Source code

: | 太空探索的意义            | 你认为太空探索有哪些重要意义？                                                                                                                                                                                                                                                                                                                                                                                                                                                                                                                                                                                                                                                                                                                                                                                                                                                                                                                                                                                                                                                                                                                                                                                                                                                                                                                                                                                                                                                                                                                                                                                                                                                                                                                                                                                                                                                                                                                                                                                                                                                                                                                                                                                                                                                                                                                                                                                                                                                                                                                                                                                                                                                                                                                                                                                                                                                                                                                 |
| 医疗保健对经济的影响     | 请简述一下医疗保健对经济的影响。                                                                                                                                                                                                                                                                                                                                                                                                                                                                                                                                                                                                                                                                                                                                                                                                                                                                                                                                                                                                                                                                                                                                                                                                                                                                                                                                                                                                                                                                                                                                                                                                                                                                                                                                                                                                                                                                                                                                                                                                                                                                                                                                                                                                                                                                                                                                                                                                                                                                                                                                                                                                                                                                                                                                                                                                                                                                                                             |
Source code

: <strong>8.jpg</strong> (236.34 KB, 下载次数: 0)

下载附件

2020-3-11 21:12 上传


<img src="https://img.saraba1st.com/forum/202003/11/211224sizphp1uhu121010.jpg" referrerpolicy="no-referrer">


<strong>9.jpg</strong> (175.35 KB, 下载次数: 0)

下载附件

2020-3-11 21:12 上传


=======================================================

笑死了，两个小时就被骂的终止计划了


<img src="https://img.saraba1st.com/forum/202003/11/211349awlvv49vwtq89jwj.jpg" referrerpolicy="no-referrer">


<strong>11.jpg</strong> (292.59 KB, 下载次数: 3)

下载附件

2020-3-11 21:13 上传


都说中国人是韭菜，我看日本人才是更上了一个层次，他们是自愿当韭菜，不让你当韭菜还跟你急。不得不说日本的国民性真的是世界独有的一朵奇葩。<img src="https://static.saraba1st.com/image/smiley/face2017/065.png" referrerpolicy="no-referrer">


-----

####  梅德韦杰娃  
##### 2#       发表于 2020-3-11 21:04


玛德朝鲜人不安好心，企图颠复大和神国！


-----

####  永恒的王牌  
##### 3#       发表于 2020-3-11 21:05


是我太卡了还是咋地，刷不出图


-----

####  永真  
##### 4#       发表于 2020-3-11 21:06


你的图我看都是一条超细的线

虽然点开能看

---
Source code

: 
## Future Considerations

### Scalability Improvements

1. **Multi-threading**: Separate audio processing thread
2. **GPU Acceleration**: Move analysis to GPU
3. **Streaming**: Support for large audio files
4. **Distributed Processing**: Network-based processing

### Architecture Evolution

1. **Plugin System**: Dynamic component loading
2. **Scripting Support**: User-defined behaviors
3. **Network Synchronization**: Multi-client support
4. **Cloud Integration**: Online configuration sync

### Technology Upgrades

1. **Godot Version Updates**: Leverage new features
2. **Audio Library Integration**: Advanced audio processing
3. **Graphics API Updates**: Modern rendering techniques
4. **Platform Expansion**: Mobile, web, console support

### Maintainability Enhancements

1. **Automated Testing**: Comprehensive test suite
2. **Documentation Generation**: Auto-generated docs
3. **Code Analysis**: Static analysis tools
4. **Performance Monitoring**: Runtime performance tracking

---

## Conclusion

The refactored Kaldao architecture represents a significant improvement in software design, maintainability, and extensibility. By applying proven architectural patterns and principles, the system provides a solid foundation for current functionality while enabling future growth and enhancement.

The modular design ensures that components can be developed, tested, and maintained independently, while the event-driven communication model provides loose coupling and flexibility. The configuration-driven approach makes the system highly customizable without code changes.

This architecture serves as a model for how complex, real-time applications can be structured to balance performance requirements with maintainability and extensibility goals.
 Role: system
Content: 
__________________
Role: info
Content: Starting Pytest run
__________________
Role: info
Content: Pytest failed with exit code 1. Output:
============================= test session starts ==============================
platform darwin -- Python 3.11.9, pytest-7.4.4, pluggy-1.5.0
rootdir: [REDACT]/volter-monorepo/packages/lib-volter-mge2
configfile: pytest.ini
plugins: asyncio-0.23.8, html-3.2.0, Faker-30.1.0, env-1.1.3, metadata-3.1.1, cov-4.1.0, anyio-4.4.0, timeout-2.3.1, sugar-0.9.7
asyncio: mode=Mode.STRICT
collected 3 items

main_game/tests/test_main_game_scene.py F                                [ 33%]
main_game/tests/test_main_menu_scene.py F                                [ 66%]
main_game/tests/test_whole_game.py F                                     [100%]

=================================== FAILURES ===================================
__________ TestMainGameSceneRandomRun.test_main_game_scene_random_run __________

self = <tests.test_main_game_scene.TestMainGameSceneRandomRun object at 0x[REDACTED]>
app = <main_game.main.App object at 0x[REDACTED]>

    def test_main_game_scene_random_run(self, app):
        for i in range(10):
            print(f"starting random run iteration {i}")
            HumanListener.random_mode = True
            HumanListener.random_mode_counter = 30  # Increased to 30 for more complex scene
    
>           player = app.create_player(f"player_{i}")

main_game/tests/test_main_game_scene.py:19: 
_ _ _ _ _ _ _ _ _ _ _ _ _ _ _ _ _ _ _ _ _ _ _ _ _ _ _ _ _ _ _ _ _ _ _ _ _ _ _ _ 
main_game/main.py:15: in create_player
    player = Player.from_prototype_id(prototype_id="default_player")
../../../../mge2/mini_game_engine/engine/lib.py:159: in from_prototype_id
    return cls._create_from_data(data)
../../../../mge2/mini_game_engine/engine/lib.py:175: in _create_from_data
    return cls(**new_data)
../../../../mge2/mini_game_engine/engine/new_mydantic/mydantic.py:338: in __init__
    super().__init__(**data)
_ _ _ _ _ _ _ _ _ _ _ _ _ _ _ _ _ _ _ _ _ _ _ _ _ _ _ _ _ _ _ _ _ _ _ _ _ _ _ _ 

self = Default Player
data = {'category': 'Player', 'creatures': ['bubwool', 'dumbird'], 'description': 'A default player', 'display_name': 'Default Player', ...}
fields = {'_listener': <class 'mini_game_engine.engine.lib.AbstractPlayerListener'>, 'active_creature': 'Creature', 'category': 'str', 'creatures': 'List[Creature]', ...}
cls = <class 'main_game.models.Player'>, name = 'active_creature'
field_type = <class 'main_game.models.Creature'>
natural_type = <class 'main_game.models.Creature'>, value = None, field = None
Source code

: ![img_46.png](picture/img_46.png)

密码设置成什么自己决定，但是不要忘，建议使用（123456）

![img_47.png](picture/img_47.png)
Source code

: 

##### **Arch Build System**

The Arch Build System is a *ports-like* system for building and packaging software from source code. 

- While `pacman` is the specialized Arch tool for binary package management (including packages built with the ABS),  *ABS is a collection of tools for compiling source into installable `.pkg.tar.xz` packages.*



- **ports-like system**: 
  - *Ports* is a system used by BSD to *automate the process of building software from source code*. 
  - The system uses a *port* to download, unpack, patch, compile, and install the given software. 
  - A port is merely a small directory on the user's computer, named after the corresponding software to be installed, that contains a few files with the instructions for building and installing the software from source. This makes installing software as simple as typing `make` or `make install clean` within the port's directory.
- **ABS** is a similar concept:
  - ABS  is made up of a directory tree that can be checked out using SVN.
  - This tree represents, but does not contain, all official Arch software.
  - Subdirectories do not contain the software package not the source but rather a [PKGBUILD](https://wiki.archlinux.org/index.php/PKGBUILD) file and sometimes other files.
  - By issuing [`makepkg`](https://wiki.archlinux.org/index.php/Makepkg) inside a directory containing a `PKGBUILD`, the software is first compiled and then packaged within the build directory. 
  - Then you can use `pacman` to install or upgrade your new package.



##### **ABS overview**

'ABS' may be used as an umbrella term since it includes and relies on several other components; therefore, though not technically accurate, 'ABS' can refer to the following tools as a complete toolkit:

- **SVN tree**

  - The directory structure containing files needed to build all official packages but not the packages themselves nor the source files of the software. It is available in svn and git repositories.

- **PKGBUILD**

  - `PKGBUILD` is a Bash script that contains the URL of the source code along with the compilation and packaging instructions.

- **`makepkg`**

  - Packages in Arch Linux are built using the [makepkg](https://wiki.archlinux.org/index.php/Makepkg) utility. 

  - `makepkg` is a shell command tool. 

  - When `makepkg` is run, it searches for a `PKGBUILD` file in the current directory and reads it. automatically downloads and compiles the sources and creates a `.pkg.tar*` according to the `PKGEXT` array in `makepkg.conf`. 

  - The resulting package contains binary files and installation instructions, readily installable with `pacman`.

-------------------------

Put the lines of the items into a numbered list, omitting blank ones: start at the line that contains "self = Default Player" and end after the line that contains "is the specialized".

1. self = Default Player
2. data = {'category': 'Player', 'creatures': ['bubwool', 'dumbird'], 'description': 'A default player', 'display_name': 'Default Player', ...}
3. fields = {'_listener': <class 'mini_game_engine.engine.lib.AbstractPlayerListener'>, 'active_creature': 'Creature', 'category': 'str', 'creatures': 'List[Creature]', ...}
4. cls = <class 'main_game.models.Player'>, name = 'active_creature'
5. field_type = <class 'main_game.models.Creature'>
6. natural_type = <class 'main_game.models.Creature'>, value = None, field = None
7. Source code
8. : ![img_46.png](picture/img_46.png)
9. 密码设置成什么自己决定，但是不要忘，建议使用（123456）
10. ![img_47.png](picture/img_47.png)
11. Source code
12. : 
13. ##### **Arch Build System**
14. The Arch Build System is a *ports-like* system for building and packaging software from source code. 
15. - While `pacman` is the specialized Arch tool for binary package management (including packages built with the ABS),  *ABS is a collection of tools for compiling source into installable `.pkg.tar.xz` packages.*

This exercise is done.